### WORK ORDER
Output the data verbatim, minus the images.

### RECORDS PROVIDED
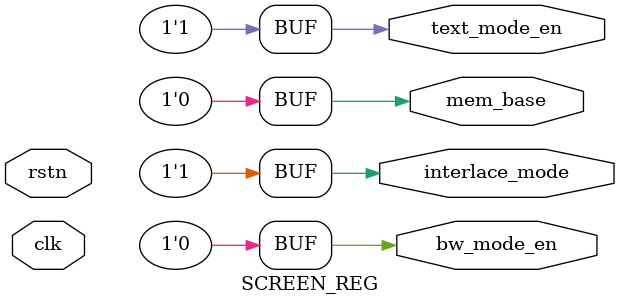
<source format=sv>
module SCREEN_REG #(parameter DW = 16, AW = 3)
( input  logic clk,
  input  logic rstn,

  output logic interlace_mode,
  output logic text_mode_en,
  output logic bw_mode_en,
  output logic mem_base
);

assign interlace_mode = 1'b1;
assign mem_base       = 1'b0;
assign bw_mode_en     = 1'b0;
assign text_mode_en   = 1'b1;

libSink sink_clk(.i(clk));
libSink sink_rst(.i(rstn));

endmodule
//EOF

</source>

### TASK OUTPUT
<source format=sv>
module SCREEN_REG #(parameter DW = 16, AW = 3)
( input  logic clk,
  input  logic rstn,

  output logic interlace_mode,
  output logic text_mode_en,
  output logic bw_mode_en,
  output logic mem_base
);

assign interlace_mode = 1'b1;
assign mem_base       = 1'b0;
assign bw_mode_en     = 1'b0;
assign text_mode_en   = 1'b1;

libSink sink_clk(.i(clk));
libSink sink_rst(.i(rstn));

endmodule
//EOF

</source>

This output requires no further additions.